*** Extracted information Section Begins ***

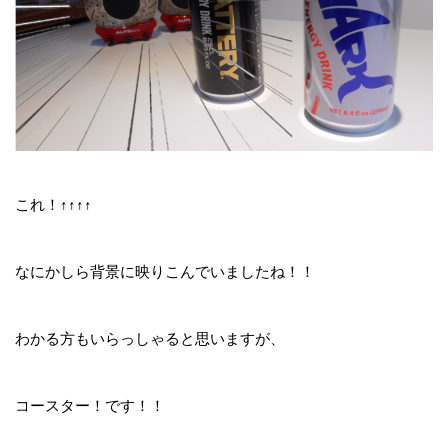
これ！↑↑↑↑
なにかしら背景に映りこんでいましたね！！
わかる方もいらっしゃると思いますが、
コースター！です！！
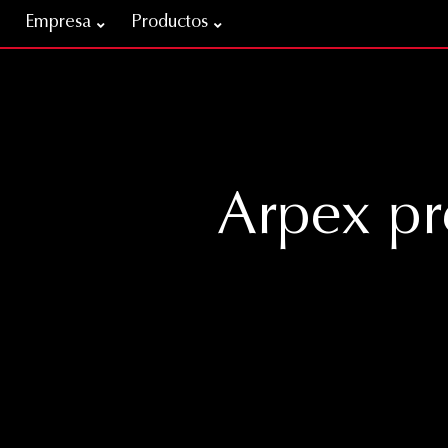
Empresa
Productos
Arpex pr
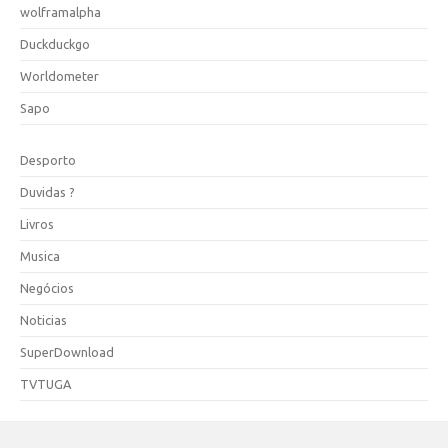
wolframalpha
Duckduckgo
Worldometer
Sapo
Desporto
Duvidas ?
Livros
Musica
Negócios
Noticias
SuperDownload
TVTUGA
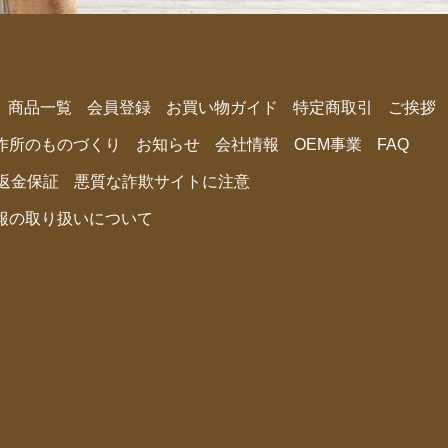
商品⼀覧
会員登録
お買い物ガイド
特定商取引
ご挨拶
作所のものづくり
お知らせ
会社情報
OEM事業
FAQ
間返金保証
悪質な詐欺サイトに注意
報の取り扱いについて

*** Extracted information Section Ends ***

Every line of the listing is to be repeated exactly, and the pictures are to be dropped.

これ！↑↑↑↑
なにかしら背景に映りこんでいましたね！！
わかる方もいらっしゃると思いますが、
コースター！です！！
Empresa
Productos
Arpex pr
wolframalpha
Duckduckgo
Worldometer
Sapo
Desporto
Duvidas ?
Livros
Musica
Negócios
Noticias
SuperDownload
TVTUGA
商品⼀覧
会員登録
お買い物ガイド
特定商取引
ご挨拶
作所のものづくり
お知らせ
会社情報
OEM事業
FAQ
間返金保証
悪質な詐欺サイトに注意
報の取り扱いについて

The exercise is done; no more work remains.